* **TASK DESCRIPTION**
One part of the entries below is wanted: the lines from the one containing "right eye: (105, 31)" through the one containing "nose: (35, 15)". Write those out exactly and nothing else.

====

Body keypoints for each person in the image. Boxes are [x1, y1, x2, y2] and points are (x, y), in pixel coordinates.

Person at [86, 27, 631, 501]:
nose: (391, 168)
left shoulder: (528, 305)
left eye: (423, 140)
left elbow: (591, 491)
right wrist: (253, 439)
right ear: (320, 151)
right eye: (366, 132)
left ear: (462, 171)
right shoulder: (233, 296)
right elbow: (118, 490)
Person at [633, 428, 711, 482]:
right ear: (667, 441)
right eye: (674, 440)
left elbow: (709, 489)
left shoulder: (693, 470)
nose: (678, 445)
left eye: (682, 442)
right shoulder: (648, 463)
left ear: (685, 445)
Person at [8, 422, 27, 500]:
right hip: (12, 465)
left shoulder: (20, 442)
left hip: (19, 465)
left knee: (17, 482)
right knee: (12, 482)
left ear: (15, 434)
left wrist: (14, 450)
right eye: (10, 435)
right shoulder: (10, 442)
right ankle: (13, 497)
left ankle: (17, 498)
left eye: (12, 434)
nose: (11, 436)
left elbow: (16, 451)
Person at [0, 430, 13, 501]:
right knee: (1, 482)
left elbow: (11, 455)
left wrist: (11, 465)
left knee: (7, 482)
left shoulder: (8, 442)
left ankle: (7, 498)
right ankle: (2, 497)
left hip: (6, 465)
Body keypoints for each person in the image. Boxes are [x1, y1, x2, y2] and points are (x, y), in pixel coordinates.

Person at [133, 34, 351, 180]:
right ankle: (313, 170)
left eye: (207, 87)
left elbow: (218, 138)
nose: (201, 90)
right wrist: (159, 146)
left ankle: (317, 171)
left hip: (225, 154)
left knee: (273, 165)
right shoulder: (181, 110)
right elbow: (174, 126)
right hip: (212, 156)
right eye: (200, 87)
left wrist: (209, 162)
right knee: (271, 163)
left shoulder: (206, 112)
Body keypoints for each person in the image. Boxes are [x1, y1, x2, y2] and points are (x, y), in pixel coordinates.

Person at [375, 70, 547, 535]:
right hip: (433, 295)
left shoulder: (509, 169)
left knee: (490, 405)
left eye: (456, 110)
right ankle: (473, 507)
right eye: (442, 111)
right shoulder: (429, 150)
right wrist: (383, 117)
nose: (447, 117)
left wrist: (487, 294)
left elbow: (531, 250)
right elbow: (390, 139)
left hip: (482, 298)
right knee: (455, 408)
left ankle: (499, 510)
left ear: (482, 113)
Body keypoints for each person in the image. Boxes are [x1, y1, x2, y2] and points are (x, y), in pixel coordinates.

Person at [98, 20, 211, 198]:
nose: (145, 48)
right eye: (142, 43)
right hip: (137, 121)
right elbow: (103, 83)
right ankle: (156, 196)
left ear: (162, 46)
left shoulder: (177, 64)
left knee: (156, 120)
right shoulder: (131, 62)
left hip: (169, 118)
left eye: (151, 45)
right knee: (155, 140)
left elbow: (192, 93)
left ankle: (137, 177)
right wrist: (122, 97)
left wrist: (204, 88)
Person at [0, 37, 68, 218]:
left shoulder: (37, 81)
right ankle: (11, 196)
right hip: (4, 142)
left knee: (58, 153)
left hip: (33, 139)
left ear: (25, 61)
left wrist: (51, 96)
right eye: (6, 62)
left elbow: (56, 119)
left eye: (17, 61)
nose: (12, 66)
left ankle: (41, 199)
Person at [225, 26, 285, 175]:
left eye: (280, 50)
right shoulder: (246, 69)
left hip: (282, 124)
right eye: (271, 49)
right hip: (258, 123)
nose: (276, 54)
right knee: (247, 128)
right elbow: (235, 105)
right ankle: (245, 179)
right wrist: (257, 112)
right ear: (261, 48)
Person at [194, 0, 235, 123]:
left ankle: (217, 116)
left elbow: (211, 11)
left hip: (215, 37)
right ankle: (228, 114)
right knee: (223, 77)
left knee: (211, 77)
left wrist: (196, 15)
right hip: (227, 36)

====

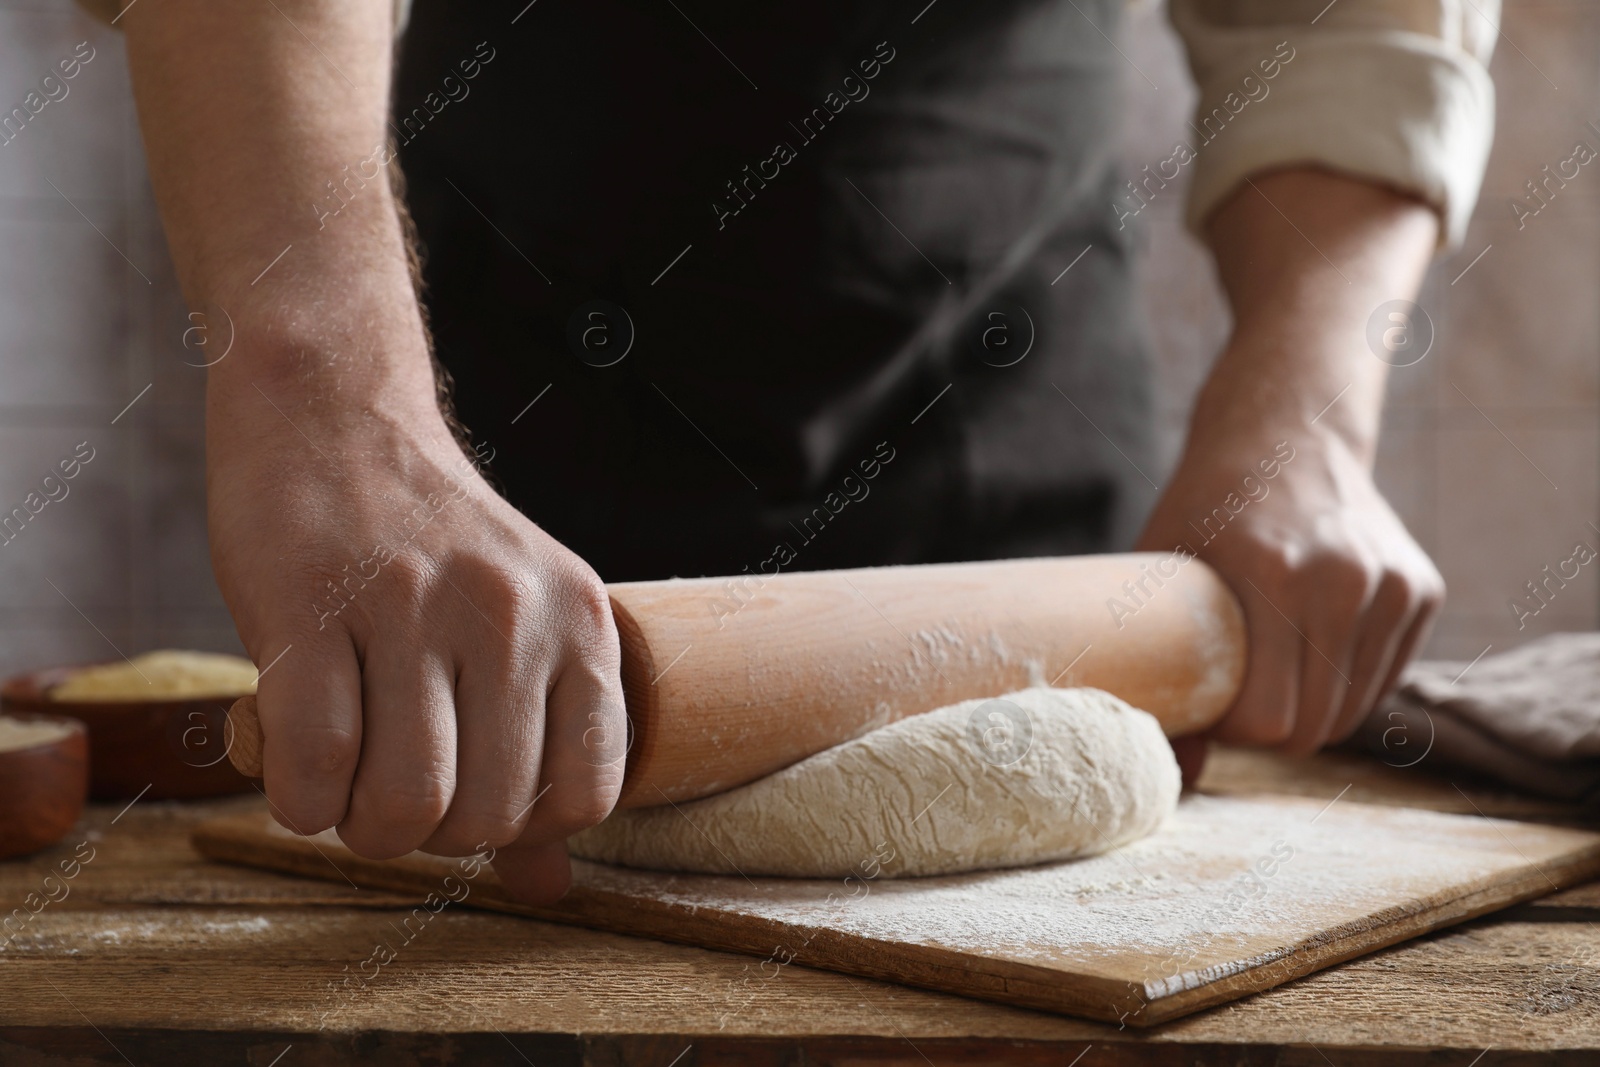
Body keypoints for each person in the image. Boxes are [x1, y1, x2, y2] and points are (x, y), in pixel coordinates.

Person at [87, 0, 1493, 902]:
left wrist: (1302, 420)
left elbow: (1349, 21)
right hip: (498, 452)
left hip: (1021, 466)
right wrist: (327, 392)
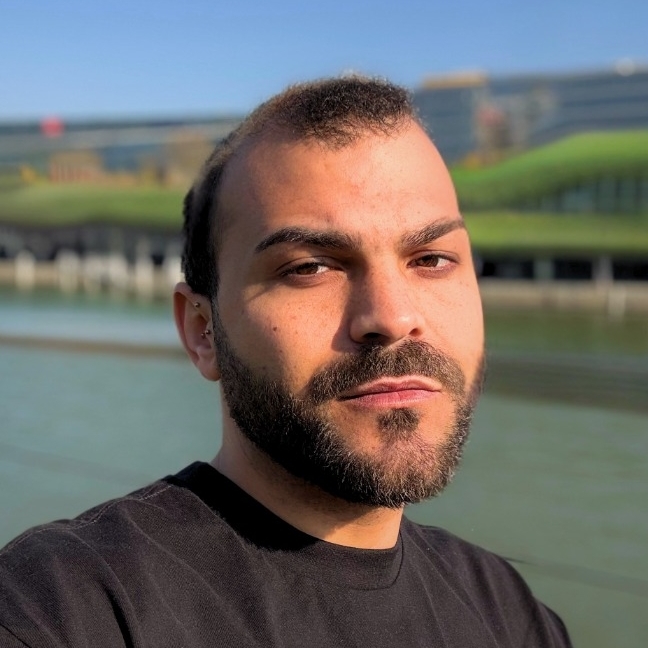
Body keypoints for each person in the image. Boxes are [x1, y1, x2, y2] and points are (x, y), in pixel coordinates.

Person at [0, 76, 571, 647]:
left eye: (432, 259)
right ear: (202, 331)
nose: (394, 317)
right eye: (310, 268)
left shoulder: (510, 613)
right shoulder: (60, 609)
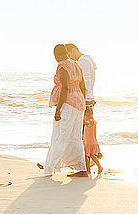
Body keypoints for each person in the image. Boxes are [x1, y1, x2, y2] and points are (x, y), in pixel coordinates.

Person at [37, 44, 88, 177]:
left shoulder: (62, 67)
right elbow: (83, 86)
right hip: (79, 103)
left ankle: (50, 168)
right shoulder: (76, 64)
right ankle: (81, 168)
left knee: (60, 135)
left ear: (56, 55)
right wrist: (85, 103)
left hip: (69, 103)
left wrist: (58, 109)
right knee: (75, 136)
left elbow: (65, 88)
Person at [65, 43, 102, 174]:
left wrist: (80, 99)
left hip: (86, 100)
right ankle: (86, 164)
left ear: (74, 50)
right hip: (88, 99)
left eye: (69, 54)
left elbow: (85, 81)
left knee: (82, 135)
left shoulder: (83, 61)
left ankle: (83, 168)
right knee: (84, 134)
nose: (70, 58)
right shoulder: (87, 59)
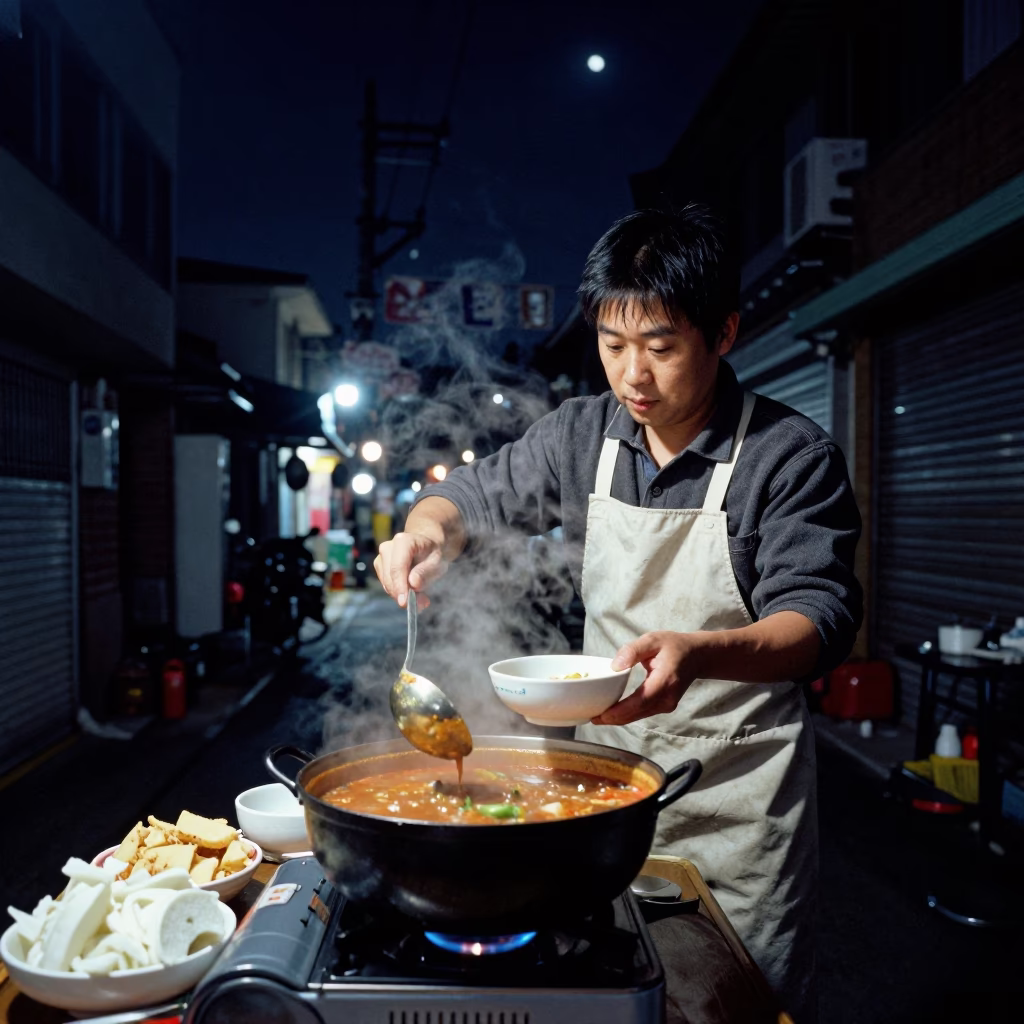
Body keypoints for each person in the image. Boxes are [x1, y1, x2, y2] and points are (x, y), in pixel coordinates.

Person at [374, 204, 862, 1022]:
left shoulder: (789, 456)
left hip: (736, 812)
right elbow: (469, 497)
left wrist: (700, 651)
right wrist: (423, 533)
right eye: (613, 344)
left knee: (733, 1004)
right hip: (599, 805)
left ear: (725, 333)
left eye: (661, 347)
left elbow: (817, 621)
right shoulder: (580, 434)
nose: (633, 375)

====

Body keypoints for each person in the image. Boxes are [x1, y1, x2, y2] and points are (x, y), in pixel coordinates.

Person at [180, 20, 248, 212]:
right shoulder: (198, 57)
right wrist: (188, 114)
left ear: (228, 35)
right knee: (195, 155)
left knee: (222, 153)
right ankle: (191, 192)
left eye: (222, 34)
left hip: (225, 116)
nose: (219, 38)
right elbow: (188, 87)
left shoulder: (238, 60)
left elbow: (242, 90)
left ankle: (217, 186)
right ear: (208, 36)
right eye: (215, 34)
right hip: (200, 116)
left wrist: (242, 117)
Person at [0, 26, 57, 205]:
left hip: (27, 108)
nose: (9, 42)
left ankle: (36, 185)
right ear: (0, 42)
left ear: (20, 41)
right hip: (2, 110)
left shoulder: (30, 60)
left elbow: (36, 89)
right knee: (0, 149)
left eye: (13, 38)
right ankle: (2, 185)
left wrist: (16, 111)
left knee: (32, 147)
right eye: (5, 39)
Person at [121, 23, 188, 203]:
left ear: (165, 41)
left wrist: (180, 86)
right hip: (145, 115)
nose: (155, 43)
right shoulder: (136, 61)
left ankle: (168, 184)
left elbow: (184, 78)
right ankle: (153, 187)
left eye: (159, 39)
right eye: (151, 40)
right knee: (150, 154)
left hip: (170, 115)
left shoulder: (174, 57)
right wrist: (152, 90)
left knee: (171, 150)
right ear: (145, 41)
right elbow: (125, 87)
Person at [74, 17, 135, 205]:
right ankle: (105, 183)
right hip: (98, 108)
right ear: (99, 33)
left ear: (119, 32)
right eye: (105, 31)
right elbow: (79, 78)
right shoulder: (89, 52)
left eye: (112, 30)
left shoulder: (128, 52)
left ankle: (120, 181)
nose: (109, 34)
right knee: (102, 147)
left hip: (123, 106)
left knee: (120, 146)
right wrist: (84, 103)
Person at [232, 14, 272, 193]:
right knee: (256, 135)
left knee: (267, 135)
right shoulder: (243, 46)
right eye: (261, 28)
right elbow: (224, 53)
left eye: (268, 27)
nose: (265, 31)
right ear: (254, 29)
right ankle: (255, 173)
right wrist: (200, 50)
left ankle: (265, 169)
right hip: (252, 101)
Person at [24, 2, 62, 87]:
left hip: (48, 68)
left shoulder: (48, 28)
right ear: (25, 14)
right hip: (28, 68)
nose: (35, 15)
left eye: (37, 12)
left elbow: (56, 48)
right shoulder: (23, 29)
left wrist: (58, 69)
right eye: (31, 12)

====

* **OUTPUT FOR THIS EXERCISE**
right eye: (105, 31)
right elbow: (79, 78)
right shoulder: (89, 52)
left eye: (112, 30)
left shoulder: (128, 52)
left ankle: (120, 181)
nose: (109, 34)
right knee: (102, 147)
left hip: (123, 106)
left knee: (120, 146)
right wrist: (84, 103)
Person at [232, 14, 272, 193]:
right knee: (256, 135)
left knee: (267, 135)
right shoulder: (243, 46)
right eye: (261, 28)
right elbow: (224, 53)
left eye: (268, 27)
nose: (265, 31)
right ear: (254, 29)
right ankle: (255, 173)
right wrist: (200, 50)
left ankle: (265, 169)
right hip: (252, 101)
Person at [24, 2, 62, 87]:
left hip: (48, 68)
left shoulder: (48, 28)
right ear: (25, 14)
right hip: (28, 68)
nose: (35, 15)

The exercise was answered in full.